Renate Krobner in September 2011 Photo: Patrick Seeger/dpa/picture alliance
The guy lolls in bed, great night with the little one, can now go on a bit more. But she says, "Is without breakfast." He begins to grumble, in this kind of dandyish bravado, from which some men believe to get her around after all. But Sunny can’t be persuaded, so she squeaks out a "It’s without discussion, too".
It’s only a small scene, but it’s great cinema. Iconographic cinema: the Defa film "Solo Sunny" by Konrad Wolf (screenplay: Wolfgang Kohlhaase), released in GDR cinemas in 1980. It is the story of Ingrid, "Sunny," who tours the villages as a pop singer, hoping for the really big career. This "Sunny", that is Renate Krobner, the role made the then 35-year-old famous. Now the actress has died at the age of 75.
Sunny – and thus Renate Krobner – was a projection screen for many young women in the East at the time: self-determined, brash, non-conformist, yearning. She falls in love, loses herself, wants to kill herself. She flies out of bars and out of a job, experiences violence and clingy men. But the ones who want her, she doesn’t want. Krobner has played all of this equally with a lightness and vitality that perhaps only few can. The song she sings in the film, composed by Gunther Fischer, now has cult status – it belongs to Krobner-Sunny just like the dive bars where she sings the song.

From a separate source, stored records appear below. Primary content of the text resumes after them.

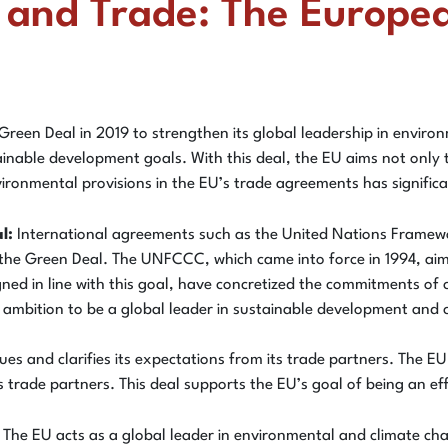
y and Trade: The Europea
en Deal in 2019 to strengthen its global leadership in environm
nable development goals. With this deal, the EU aims not only to 
environmental provisions in the EU’s trade agreements has signific
l:
International agreements such as the United Nations Frame
 the Green Deal. The UNFCCC, which came into force in 1994, ai
gned in line with this goal, have concretized the commitments o
s ambition to be a global leader in sustainable development and 
s and clarifies its expectations from its trade partners. The EU
m its trade partners. This deal supports the EU’s goal of being an 
The EU acts as a global leader in environmental and climate cha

Anyone who doesn’t immediately associate the name Renate Krobner with a person will have the image of the woman with the blonde curls and sequined headdress in front of their eyes at the latest as soon as they say, "Well, the Sunny, the Solo Sunny." Renate Krobner received the Silver Bear for the role at the 1980 Berlinale in West Berlin.
The epitome of female independence
Renate Krobner was born in 1945 in the Harz Mountains, studied at the Berlin Acting School, acted in various theaters in the small republic and appeared in Defa films early on, alongside Manfred Krug, among others. In 1985 she left the GDR with her then partner and later husband Bernd Stegemann. Stegemann is also an actor.
Krobner and her Sunny are not only the epitome of female independence and an uncompromising claim to happiness, they are also social criticism, packed into the film as if casually: as snapshots in the Berlin backyard where Sunny lives, the seemingly fleeting glimpse of the dilapidated tenements in Prenzlauer Berg, of the fucked-up hotels where Sunny and her band stay, of the booziness of the men who circle around Sunny.
Sunny was Krobner’s biggest role, in the East as well as in the West. Everything that came after "Sunny," including roles in "Tatort," the TV series "Liebling Kreuzberg" and "Polizeiruf," never had the radiance as this lost woman with the slowed-down life in the GDR.